In an electrolysis cell, in a similar way as a stack of electrodes and membranes with the electrode spaces sandwiched between them, becomes nickel dissolved electrochemically in the presence of ammonia and the formed Ammine complex decomposed to nickel hydroxide.

electrolyte composition anolyte: 16.5 mmol / l NiSO₄ 220 ml NH₃ (25%) / l 2 mol / l NaCl catholyte: 1 mol / l NaOH   Anode: Reinstnickel Cathode: platinized titanium Temperature: Electrolysis 40 ° C Decomposition of the complex 70 ° C Current density: 1000 A / m² Distance between electrodes / membrane: 2 mm overflow rate: <10 cm / s pH Anolyte: 10.5-11.5 Membrane: Neosepta® AMH

The decomposition of the ammine complex formed in the electrolysis is carried out by Temperature increase of the electrolyte in a reactor to nickel hydroxide.

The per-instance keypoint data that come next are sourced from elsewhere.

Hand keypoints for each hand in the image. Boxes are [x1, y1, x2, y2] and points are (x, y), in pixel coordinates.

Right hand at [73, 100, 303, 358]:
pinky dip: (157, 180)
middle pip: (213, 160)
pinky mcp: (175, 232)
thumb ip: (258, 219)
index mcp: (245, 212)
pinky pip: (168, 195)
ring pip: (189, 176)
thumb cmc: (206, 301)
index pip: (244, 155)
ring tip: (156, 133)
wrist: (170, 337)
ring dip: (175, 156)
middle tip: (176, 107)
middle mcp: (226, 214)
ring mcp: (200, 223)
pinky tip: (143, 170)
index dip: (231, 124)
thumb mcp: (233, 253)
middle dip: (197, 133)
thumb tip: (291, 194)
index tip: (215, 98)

• a) Preparation of a compact, spherical nickel hydroxide
  The amine complex is decomposed in a stirred reactor, whereby the decomposition product agglomerates into compact, spherical particles. The agglomerated material is separated continuously via an overflow as a suspen sion from the circulation of the anolyte. Nickel hydroxide from overflow:
  Bulk density: 1.35 g / cm³
  average particle size: 10 μm
• b) When submitting substrates such as fibers made of nickel or a ball shaped ion exchange resin having the average particle size of 200 microns deposits a uniform layer of nickel in the decomposition reactor hydroxide on the substrate.

Claims (9)

1. A process for the production of metal hydroxides and / or metal oxide hydroxides from corresponding metal ions and hydroxide ions, wherein the metal ions are formed in a membrane electrochemical process by anodic dissolution of corresponding metals in the anode space and the hydroxide ions by cathodic reduction of water in the limited by an anion exchange membrane cathode space and the Hydroxide ions are transferred under the driving force of an electric field through the anion exchange membrane in the anode compartment, characterized in that the dissolution of the metals in the presence of a complexing agent is carried out at a pH <7. 2. The method according to claim 1, characterized in that as a complex Former ammonia and / or organic mono- and / or diamines with a Chain length of 1 to 6 carbon atoms are used. 3. The method according to any one of claims 1 or 2, characterized in that one or more of the group Co, Ni, Cu, Fe, In, Mn, Sn, Zn, Zr, Ti, Al, Cd and U are used. 4. The method according to claim 3, characterized in that the metal Co and / or Ni is used. 5. The method according to one or more of claims 1 to 4, characterized in that an aqueous alkali metal hydroxide solution is used as the catholyte. 6. The method according to one or more of claims 1 to 5, characterized characterized in that presented in the anolyte chloride and / or sulfate ions become. 7. The method according to one or more of claims 1 to 6, characterized characterized in that as an anion exchange membrane based on such of polyethylene, polypropylene, polyether ketone, polysulfone, poly phenyloxide and / or sulfide is used.   8. The method according to one or more of claims 1 to 7, characterized characterized in that in the anion exchange membrane exchange groups from alkylated polyvinylimidazole, polyvinylpyridine and / or alkylated 1,4-diazabicyclo [2.2.2] octane can be used. 9. The method according to one or more of claims 1 to 8, characterized characterized in that the formed metal hydroxide and / or metal oxide hydroxide is separated from the anolyte and the complexing agent in the Anode space is returned.